----- Given records -----

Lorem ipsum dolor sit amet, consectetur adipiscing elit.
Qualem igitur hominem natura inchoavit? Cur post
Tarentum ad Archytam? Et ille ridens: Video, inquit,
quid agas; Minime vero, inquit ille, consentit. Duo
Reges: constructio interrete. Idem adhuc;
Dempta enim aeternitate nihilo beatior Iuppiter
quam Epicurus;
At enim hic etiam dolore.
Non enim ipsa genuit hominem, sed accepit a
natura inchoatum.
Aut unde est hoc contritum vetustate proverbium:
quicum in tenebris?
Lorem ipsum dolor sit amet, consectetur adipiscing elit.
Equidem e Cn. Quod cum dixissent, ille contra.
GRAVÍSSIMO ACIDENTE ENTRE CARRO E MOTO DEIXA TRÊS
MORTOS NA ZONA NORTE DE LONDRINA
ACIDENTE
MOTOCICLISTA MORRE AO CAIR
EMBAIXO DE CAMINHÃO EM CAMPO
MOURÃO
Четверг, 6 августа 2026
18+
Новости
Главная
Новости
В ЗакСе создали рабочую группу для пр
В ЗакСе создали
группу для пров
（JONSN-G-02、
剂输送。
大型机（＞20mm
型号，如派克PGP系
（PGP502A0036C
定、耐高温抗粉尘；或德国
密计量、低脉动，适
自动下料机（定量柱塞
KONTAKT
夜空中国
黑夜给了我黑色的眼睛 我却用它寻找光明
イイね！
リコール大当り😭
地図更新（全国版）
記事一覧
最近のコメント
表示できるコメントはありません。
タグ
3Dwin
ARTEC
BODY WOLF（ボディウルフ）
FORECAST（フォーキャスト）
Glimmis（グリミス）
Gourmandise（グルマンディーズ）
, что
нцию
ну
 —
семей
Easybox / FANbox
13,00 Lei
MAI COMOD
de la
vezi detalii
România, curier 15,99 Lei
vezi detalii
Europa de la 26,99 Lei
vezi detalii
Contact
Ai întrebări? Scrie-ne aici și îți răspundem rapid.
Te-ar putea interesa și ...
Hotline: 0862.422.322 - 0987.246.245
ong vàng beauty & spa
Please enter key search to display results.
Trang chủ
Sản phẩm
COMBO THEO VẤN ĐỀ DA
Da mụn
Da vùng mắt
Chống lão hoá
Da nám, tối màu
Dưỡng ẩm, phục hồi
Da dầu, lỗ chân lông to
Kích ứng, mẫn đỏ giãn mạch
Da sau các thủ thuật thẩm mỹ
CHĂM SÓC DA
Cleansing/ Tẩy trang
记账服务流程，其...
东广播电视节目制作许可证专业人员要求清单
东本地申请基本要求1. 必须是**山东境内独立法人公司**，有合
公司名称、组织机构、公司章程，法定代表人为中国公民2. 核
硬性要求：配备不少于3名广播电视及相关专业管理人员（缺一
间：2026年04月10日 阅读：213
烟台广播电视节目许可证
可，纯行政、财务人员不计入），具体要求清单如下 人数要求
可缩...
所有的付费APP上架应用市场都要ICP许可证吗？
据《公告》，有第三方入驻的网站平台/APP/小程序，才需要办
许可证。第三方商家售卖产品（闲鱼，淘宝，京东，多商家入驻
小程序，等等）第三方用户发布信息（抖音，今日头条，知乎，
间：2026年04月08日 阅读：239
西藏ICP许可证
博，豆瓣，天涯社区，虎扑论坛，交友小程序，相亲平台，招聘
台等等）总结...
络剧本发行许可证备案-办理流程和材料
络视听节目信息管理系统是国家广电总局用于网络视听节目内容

-----

Find "enim" in the preceding records. Copy each line that holds it.

Solution to this exercise:
Dempta enim aeternitate nihilo beatior Iuppiter
At enim hic etiam dolore.
Non enim ipsa genuit hominem, sed accepit a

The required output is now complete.